Les entreprises disent vouloir la collaboration. Puis vient la succession du PDG, quand les règles semblent changer.
JPMorgan Chase a élevé la semaine dernière Doug Petno et Troy Rohrbaugh au rang de co-présidents, instaurant une compétition directe pour succéder au PDG Jamie Dimon. Ce faisant, la banque a adopté une stratégie sur laquelle de nombreuses plus grandes entreprises du monde continuent de s'appuyer malgré ses risques.
Bien qu'une course à la succession en face-à-face offre aux administrateurs une vision plus claire de la personne la mieux équipée pour diriger une entreprise, elle peut également remodeler les relations aux plus hauts niveaux de l'organisation bien avant qu'un PDG soit choisi.
Pour les administrateurs, l'attrait est simple. Diriger une entreprise mondiale exige de gagner la confiance des investisseurs, des régulateurs, des employés et des clients, tout en prenant des décisions à l'échelle de l'ensemble de l'entreprise. Une course à la succession permet aux conseils d'administration d'observer les finalistes diriger différentes divisions, gérer des crises et construire un soutien au sein de l'organisation.
La dernière restructuration de JPMorgan suit ce schéma. Rohrbaugh, qui a passé une grande partie de sa carrière dans le trading et la banque d'investissement, dirigera désormais la banque de détail, lui donnant une expérience dans la supervision de la plus grande activité du prêteur.
Petno prendra le contrôle exclusif de la banque commerciale et d'investissement. Plutôt que de signaler un vainqueur, ces mouvements élargissent le parcours de chaque dirigeant et donnent au conseil d'administration une base de comparaison plus riche pour les prochaines années.

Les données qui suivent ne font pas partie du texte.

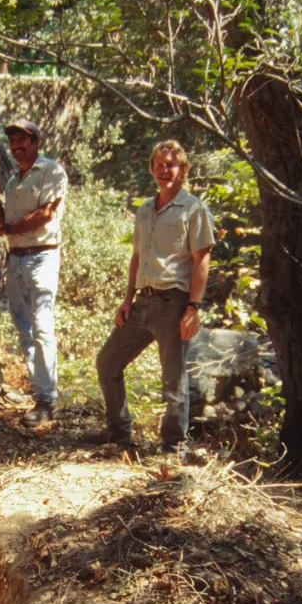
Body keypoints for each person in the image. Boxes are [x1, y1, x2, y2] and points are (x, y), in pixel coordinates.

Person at [90, 139, 215, 454]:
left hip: (173, 303)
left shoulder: (194, 209)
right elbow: (137, 257)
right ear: (152, 169)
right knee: (107, 362)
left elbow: (202, 260)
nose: (164, 170)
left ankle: (174, 446)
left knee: (173, 380)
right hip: (142, 302)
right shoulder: (145, 209)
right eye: (159, 165)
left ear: (183, 170)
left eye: (171, 165)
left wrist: (193, 308)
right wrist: (126, 300)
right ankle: (118, 432)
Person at [0, 119, 68, 429]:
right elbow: (5, 220)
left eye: (23, 140)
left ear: (36, 142)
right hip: (16, 259)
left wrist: (6, 227)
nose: (17, 146)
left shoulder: (51, 171)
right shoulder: (12, 180)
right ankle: (40, 391)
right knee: (24, 328)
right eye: (13, 141)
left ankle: (48, 400)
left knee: (42, 327)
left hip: (42, 257)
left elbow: (45, 214)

Cette approche a une longue histoire. General Electric a mis plusieurs dirigeants à l'épreuve d'un long concours de succession avant de sélectionner Jeff Immelt pour succéder à Jack Welch en 2001. Si ce processus a permis d'identifier un successeur avec une large expérience opérationnelle, il a également conduit plusieurs finalistes accomplis vers des postes de directeur général ailleurs.
La première succession de PDG chez Disney sous Bob Iger offre une leçon similaire. Au moment où Bob Chapek a été nommé en 2020, les principaux candidats Thomas Staggs et Kevin Mayer étaient déjà partis. JP Morgan constate déjà cette dynamique avec l'annonce du départ à la retraite de Marianne Lake, PDG de Consumer & Community Banking, longtemps considérée comme une candidate principale pour succéder à Dimon. Son départ souligne à quelle vitesse le champ des candidats à la succession peut se réduire une fois que la direction privilégiée par le conseil d'administration devient claire.

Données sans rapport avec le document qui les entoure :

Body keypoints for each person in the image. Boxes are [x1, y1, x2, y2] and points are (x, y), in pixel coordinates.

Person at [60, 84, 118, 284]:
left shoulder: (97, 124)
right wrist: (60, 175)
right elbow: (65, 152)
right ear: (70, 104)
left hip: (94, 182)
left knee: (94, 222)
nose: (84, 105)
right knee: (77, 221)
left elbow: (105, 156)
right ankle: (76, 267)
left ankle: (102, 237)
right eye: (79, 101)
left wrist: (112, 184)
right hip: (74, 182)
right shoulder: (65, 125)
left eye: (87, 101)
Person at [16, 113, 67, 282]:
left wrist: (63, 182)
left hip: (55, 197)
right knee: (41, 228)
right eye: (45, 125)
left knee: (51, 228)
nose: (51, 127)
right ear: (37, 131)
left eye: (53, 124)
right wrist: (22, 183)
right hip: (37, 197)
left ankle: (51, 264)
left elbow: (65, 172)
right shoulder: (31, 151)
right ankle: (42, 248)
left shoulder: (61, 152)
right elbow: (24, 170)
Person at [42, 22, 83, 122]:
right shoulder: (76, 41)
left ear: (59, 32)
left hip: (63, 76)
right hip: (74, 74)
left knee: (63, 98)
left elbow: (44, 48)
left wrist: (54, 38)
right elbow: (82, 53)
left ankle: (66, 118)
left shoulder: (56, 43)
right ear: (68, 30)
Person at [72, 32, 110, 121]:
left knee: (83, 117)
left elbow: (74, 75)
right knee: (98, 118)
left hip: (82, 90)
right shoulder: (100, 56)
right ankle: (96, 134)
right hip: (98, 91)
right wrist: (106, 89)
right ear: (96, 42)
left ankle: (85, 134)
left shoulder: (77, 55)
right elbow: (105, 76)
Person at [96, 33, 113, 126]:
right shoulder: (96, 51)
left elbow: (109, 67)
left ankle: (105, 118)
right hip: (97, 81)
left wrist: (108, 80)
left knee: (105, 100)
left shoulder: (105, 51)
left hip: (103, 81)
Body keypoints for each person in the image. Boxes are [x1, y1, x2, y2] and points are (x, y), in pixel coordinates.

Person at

Cette tension explique pourquoi la succession du PDG reste l'une des responsabilités les plus difficiles d'un conseil d'administration. Nommer un héritier trop tôt, et l'entreprise perd en flexibilité si les circonstances changent. Maintenir plusieurs candidats en lice, et le conseil d'administration obtient plus d'informations, mais risque de perdre les dirigeants mêmes qu'il a passé des années à former.

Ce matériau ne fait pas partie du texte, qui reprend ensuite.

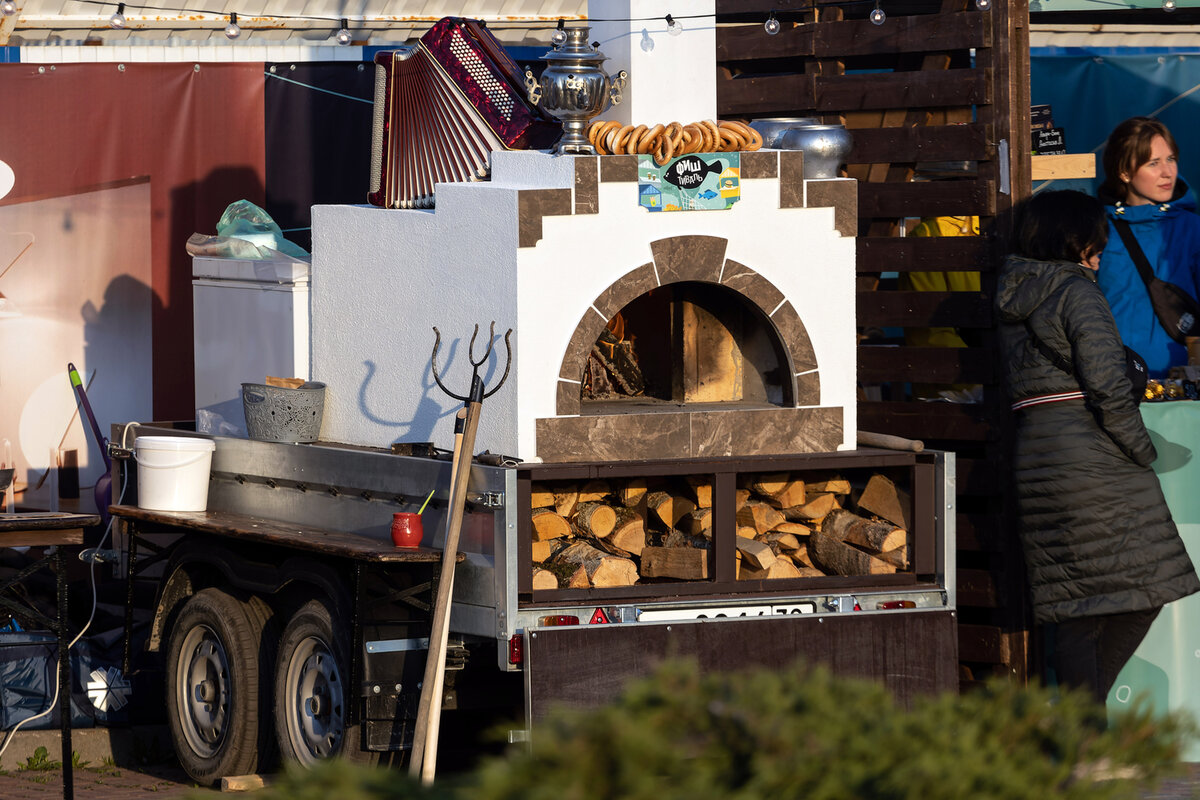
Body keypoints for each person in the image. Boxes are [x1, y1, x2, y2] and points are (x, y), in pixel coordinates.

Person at [995, 189, 1199, 704]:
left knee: (1078, 605)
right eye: (1097, 241)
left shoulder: (1011, 294)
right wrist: (1142, 452)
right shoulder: (1078, 293)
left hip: (1039, 454)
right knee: (1142, 593)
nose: (1101, 251)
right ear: (1076, 240)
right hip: (1092, 457)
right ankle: (1079, 727)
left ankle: (1078, 734)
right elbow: (1108, 388)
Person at [1098, 116, 1200, 377]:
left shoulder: (1193, 229)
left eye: (1171, 159)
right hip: (1113, 385)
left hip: (1180, 386)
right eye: (1153, 163)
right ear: (1124, 172)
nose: (1168, 172)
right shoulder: (1096, 231)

Les dernières décisions de JPMorgan suggèrent que son conseil d'administration estime que ce compromis vaut la peine d'être fait. Les prochaines années détermineront si la compétition produit le successeur le plus solide possible pour Dimon ou si elle constitue un autre rappel que même les courses à la succession les mieux conçues se terminent rarement avec tous les candidats restant dans le giron.